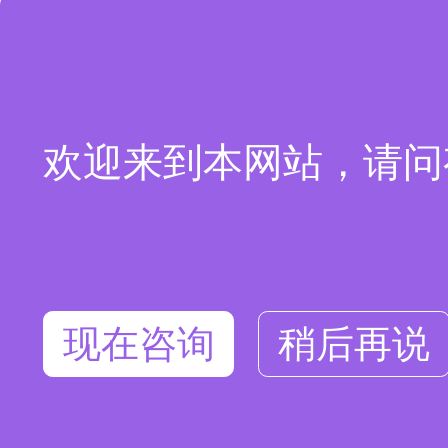
欢迎来到本网站，请问
现在咨询
稍后再说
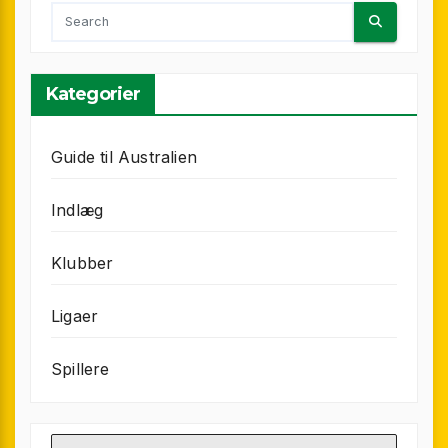
Kategorier
Guide til Australien
Indlæg
Klubber
Ligaer
Spillere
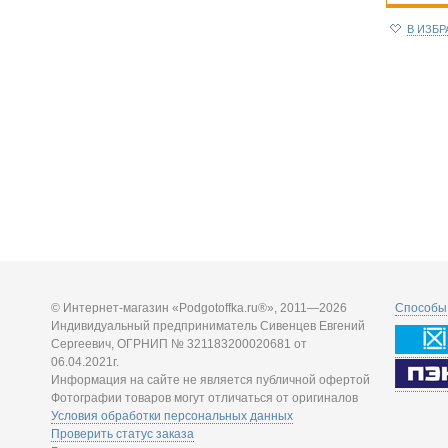
В ИЗБ
© Интернет-магазин «Podgotoffka.ru®», 2011—2026
Способы 
Индивидуальный предприниматель Сивенцев Евгений
Сергеевич, ОГРНИП № 321183200020681 от
06.04.2021г.
Информация на сайте не является публичной офертой
Фотографии товаров могут отличаться от оригиналов
Условия обработки персональных данных
Проверить статус заказа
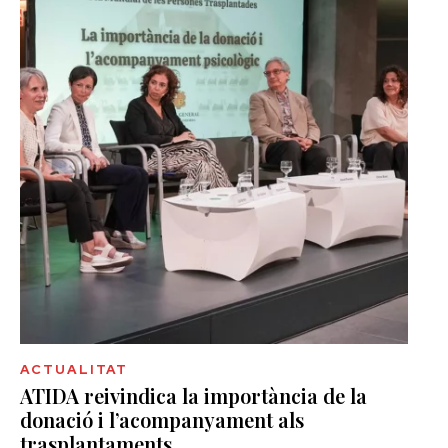
ACTUALITAT
ATIDA reivindica la importància de la
donació i l’acompanyament als
trasplantaments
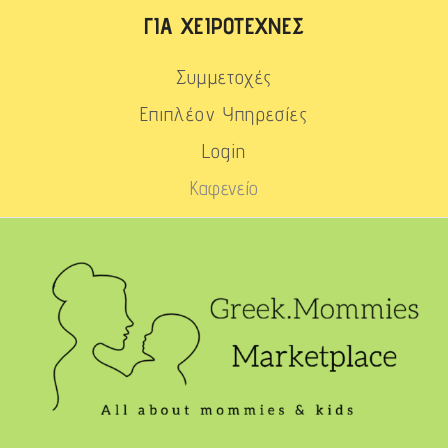
ΓΙΑ ΧΕΙΡΟΤΈΧΝΕΣ
Συμμετοχές
Επιπλέον Υπηρεσίες
Login
Καφενείο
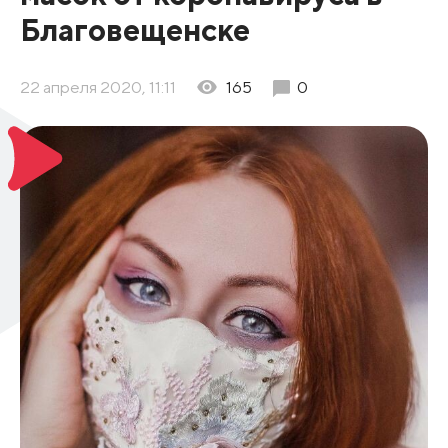
Благовещенске
22 апреля 2020, 11:11
165
0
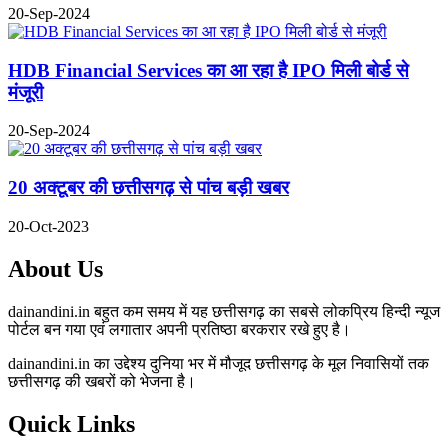
20-Sep-2024
HDB Financial Services का आ रहा है IPO मिली बोर्ड से
मंजूरी
20-Sep-2024
20 अक्टूबर की छत्तीसगढ़ से पांच बड़ी खबर
20-Oct-2023
About Us
dainandini.in बहुत कम समय में यह छत्तीसगढ़ का सबसे लोकप्रिय हिन्दी न्यूज
पोर्टल बन गया एवं लगातार अपनी प्रतिष्ठा बरकरार रखे हुए है।
dainandini.in का उद्देश्य दुनिया भर में मौजूद छत्तीसगढ़ के मूल निवासियों तक
छत्तीसगढ़ की खबरों को भेजना है।
Quick Links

Written task: From the records above, pull every line that carries the word "dainandini".

Solution to this problem:
dainandini.in बहुत कम समय में यह छत्तीसगढ़ का सबसे लोकप्रिय हिन्दी न्यूज
dainandini.in का उद्देश्य दुनिया भर में मौजूद छत्तीसगढ़ के मूल निवासियों तक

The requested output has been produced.